EF-X has potential advantages over other techniques for seeing protein motions. Nuclear magnetic resonance spectroscopy can analyze motions of specific nuclei in proteins, but the movements must be inferred indirectly from chemical shifts and other NMR parameters. EF-X can visualize the motions directly. Time-resolved X-ray crystallography generally uses light to initiate biological processes, but that works only in proteins with chromophores. Light also has more energy than is required for typical conformational changes. In contrast, EF-X can initiate subtle movements in proteins without light. And force spectroscopy does not have the spatial resolution that EF-X has to see detailed internal atomic-scale protein motions.

Ranganathan and coworkers used EF-X to visualize motions in a human PDZ domain, a common motif in cell signaling proteins. Electric pulses induced conformational changes throughout the domain, driving it into low-level excited states that the researchers visualized. Structures of excited-state species aren’t normally accessible with crystallography.

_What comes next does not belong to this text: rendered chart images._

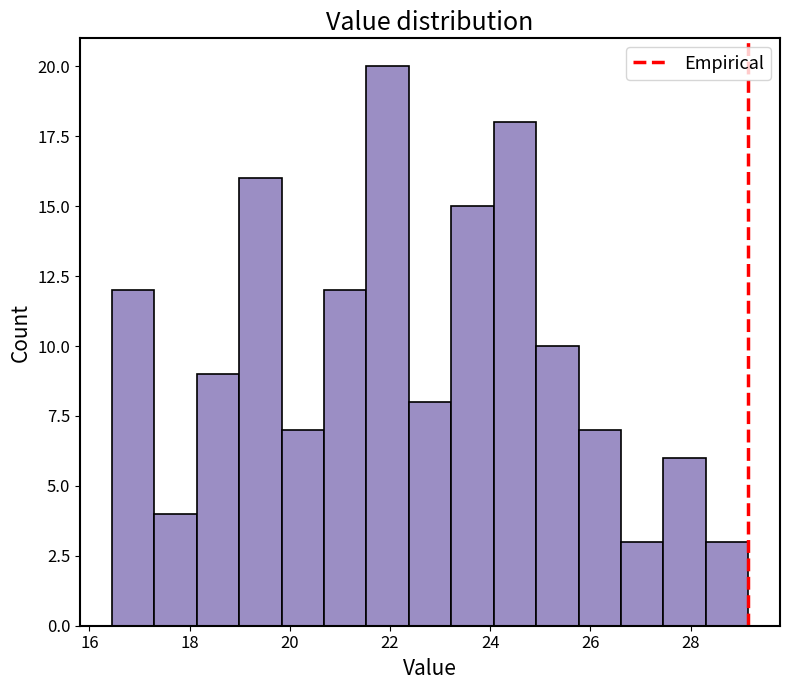

Over which range of the x-axis is the bar tallest?

21.6 to 22.4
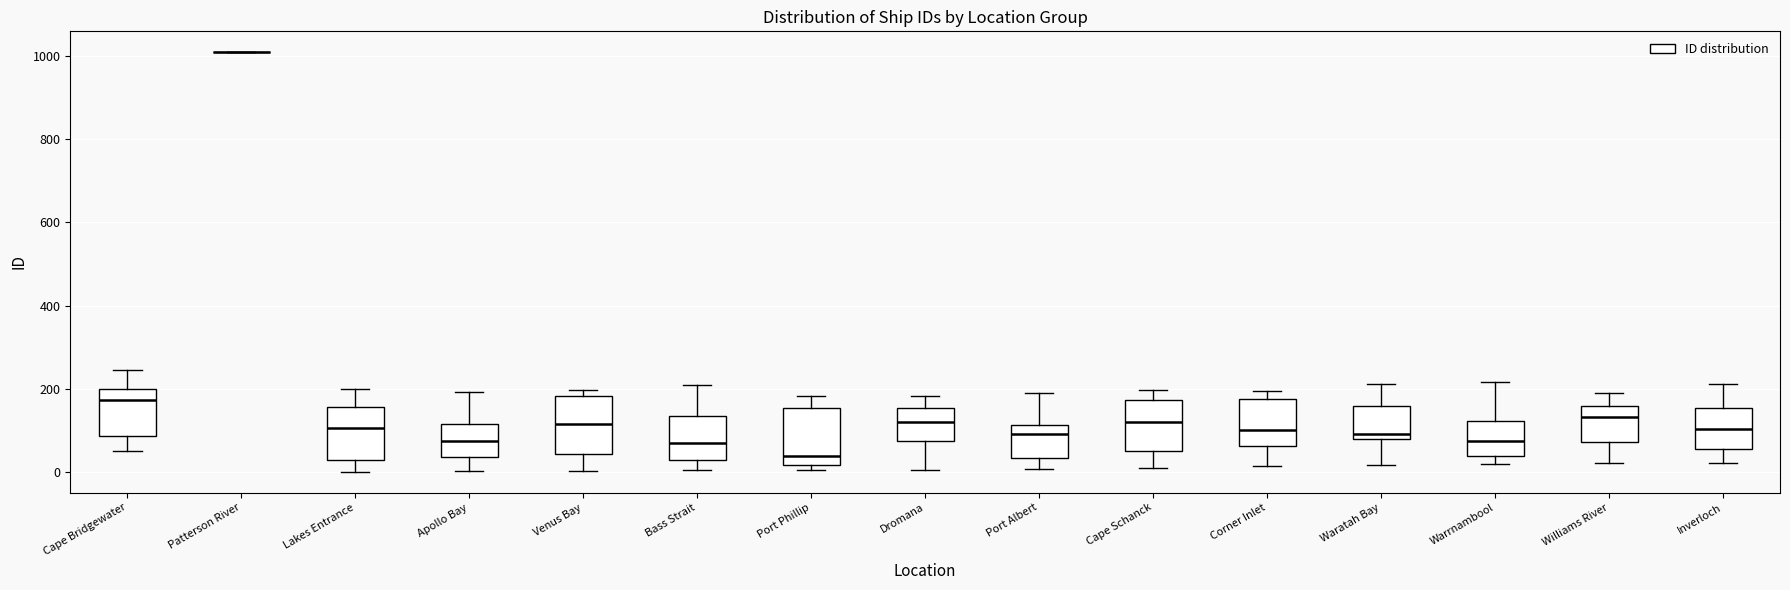

Reading left to right, transcribe this box plot: for each box, give where its median line is, the range the box spans, and where its two whiskers end, as read against the y-axis. The values are not printed on the chart, so give them approximately, as read against the axis.

Cape Bridgewater: median 180, box 80 to 200, whiskers 60 to 240
Patterson River: box collapsed to a line at 1000, whiskers 1000 to 1000
Lakes Entrance: median 100, box 20 to 160, whiskers 0 to 200
Apollo Bay: median 80, box 40 to 120, whiskers 0 to 200
Venus Bay: median 120, box 40 to 180, whiskers 0 to 200
Bass Strait: median 80, box 20 to 140, whiskers 0 to 200
Port Phillip: median 40, box 20 to 160, whiskers 0 to 180
Dromana: median 120, box 80 to 160, whiskers 0 to 180
Port Albert: median 100, box 40 to 120, whiskers 0 to 180
Cape Schanck: median 120, box 60 to 180, whiskers 20 to 200
Corner Inlet: median 100, box 60 to 180, whiskers 20 to 200
Waratah Bay: median 100, box 80 to 160, whiskers 20 to 220
Warrnambool: median 80, box 40 to 120, whiskers 20 to 220
Williams River: median 140, box 80 to 160, whiskers 20 to 180
Inverloch: median 100, box 60 to 160, whiskers 20 to 220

The scientists observed patterns of induced motions throughout the domain, and those patterns corresponded to conformational changes that occur naturally when ligands bind to PDZ domains. The work thus “lays the foundation for comprehensive experimental study of the mechanical basis of protein function,” the researchers note in their paper.

EF-X could be more generally applicable than existing techniques for initiating fast structural changes and assessing their functional consequences, says Keith Moffat, director of the University of Chicago’s BioCARS facility, where Ranganathan and coworkers did the study’s X-ray work. But Moffat cautions that some electrically induced changes may turn out to be not functionally meaningful.

“This is an experiment I never thought would work, so it’s quite amazing that it does,” says protein dynamics expert Steven G. Boxer of Stanford University. “I’m still not convinced EF-X will be broadly applicable” in all cases, especially when proteins are undergoing large structural changes, Boxer adds. For example, how a protein in a crystal happens to be oriented relative to the applied electric field direction may affect the results of EF-X experiments, he says. “But it’s cool to see this first step, and I would be happy to be wrong.”